Abstract

Spoken language is highly variable, reflecting factors of environmental (e.g., acoustic-background noise, reverberation), linguistic (e.g., speaking-style), and idiosyncratic (e.g., voice-quality) origin. Despite such variability, listeners rarely experience difficulty understanding speech. What brain mechanisms underlie this perceptual resilience, and where does the invariance reside (if anywhere) that enables the signal to be reliably decoded and understood? A theoretical framework—DejaNets—is described for how the brain may go from “sound to meaning.” Key is speech representations in memory, crucial for the parsing, analysis, and interpretation of sensory signals. The acoustic waveform is viewed as inherently ambiguous, its interpretation dependent on combining data streams, some sensory (e.g., visual-speech cues), others internal, derived from memory and knowledge schema.
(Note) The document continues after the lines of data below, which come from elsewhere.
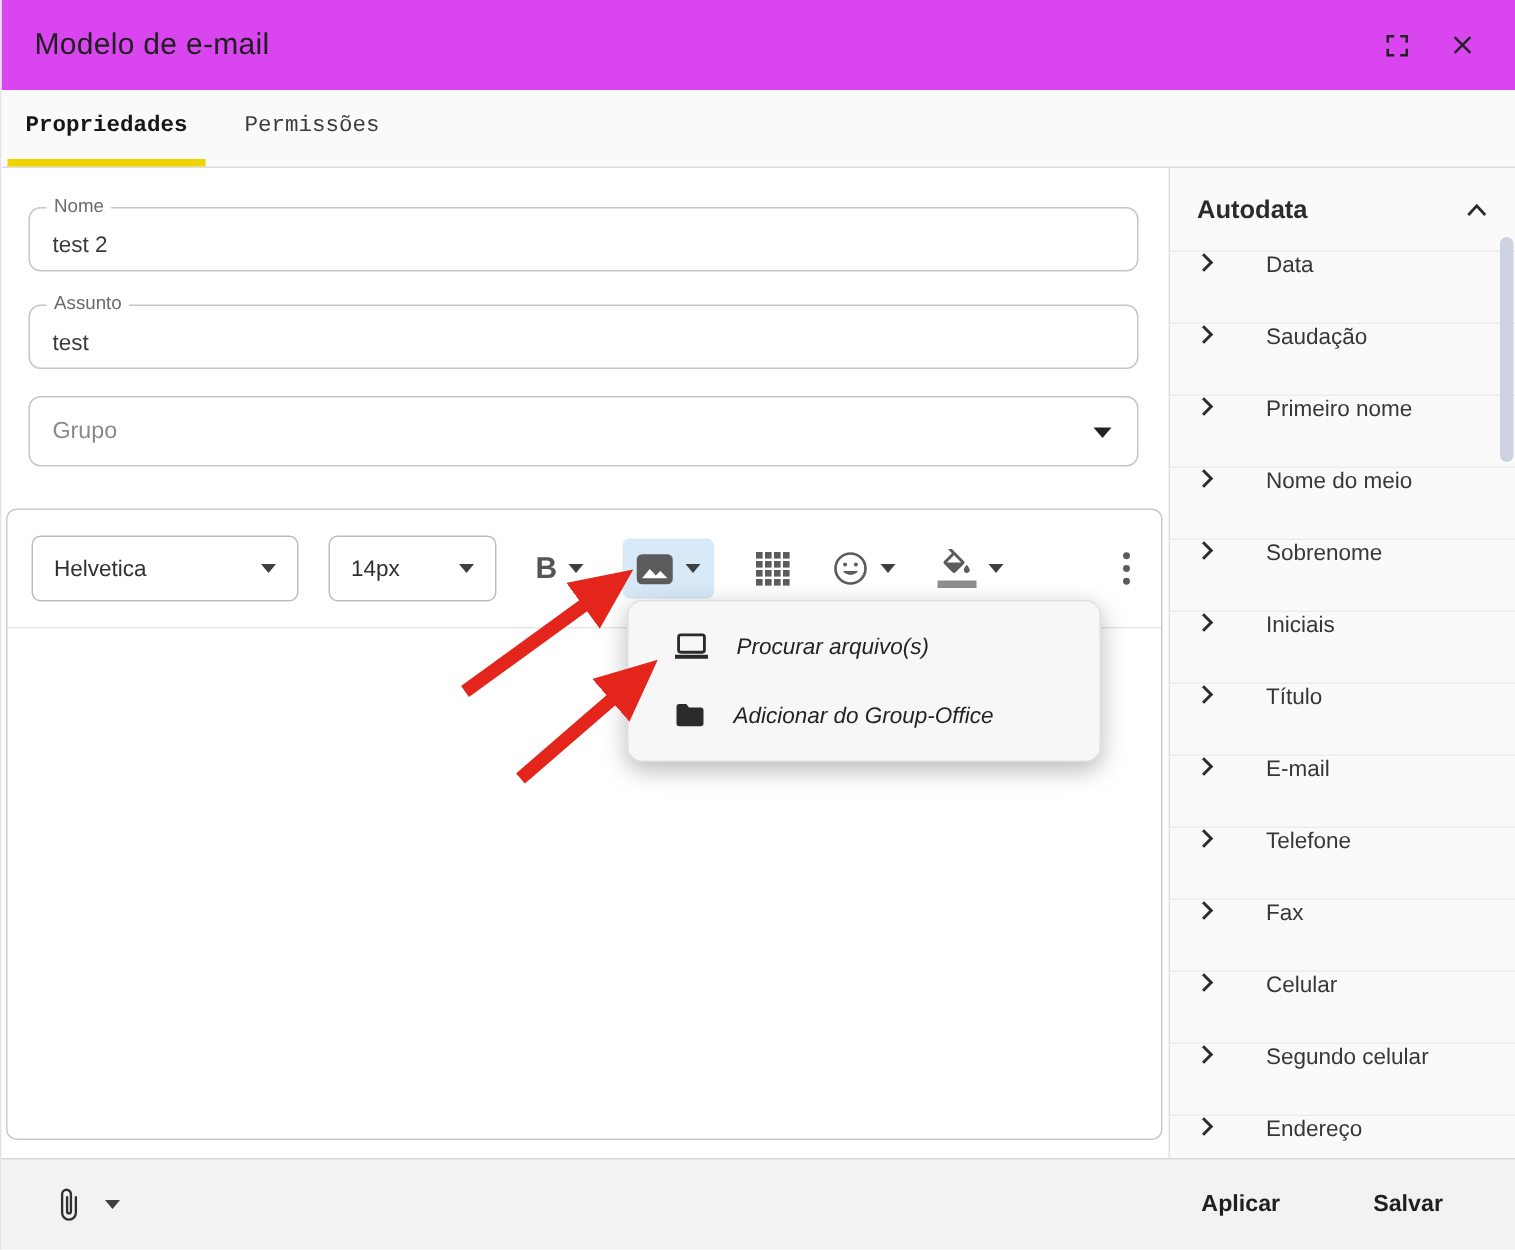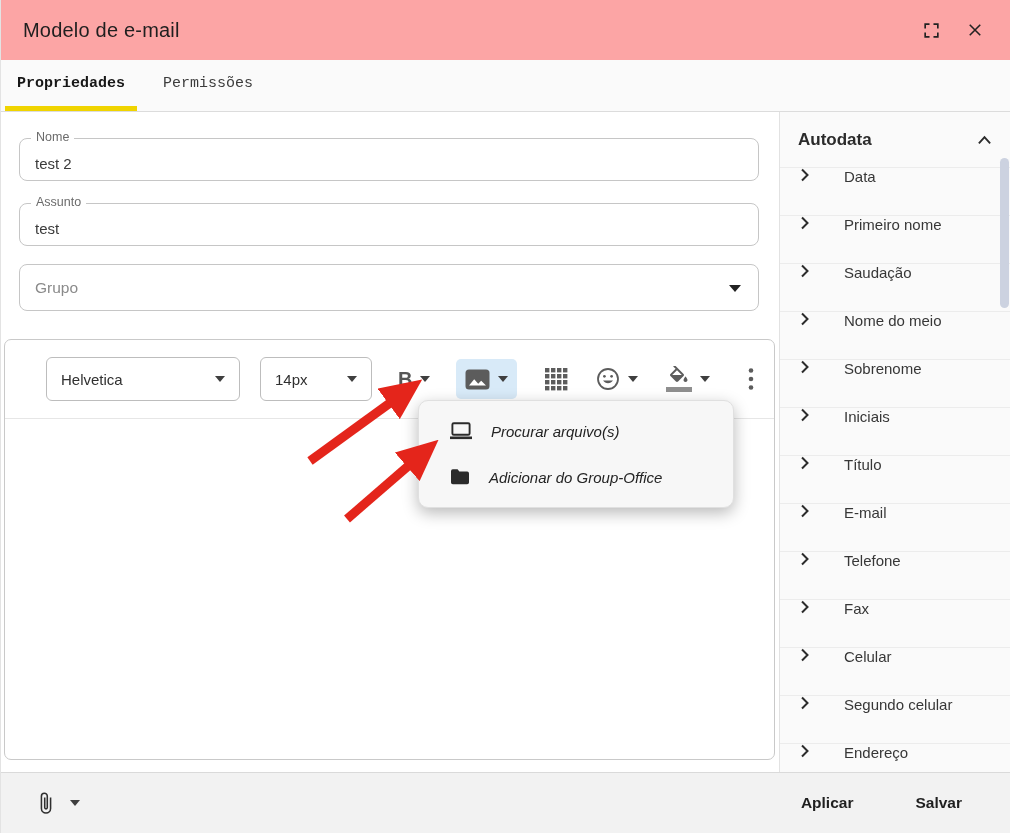--- a/index.html
+++ b/index.html
@@ -11,7 +11,7 @@
   }
   
   .dlg-header{ position:absolute; top:0; left:0; right:0; height:60px;
-    background:#fca5a5; display:flex; align-items:center; padding:0 22px; }
+    background:#d946ef; display:flex; align-items:center; padding:0 22px; }
   .dlg-title{ font-size:20px; color:#1f1f1f; letter-spacing:.2px; }
   .win-btns{ margin-left:auto; display:flex; align-items:center; gap:18px; }
   .win-btn{ width:26px; height:26px; display:flex; align-items:center; justify-content:center; cursor:pointer; }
This interpretative process is mediated by a hierarchical network of neural oscillators spanning a broad range of time constants (ca. 15–2 000 ms), consistent with the time course and temporal structure of spoken language. They reflect data-fetching, parsing, and pattern-matching involved in decoding and interpreting the speech signal. DejaNets accounts for many (otherwise) paradoxical and mysterious properties of spoken language including categorical perception, the McGurk effect, phonemic restoration, semantic context, and robustness/sensitivity to variation in pronunciation, speaking rate and the ambient acoustic environment. [Work supported by AFOSR.]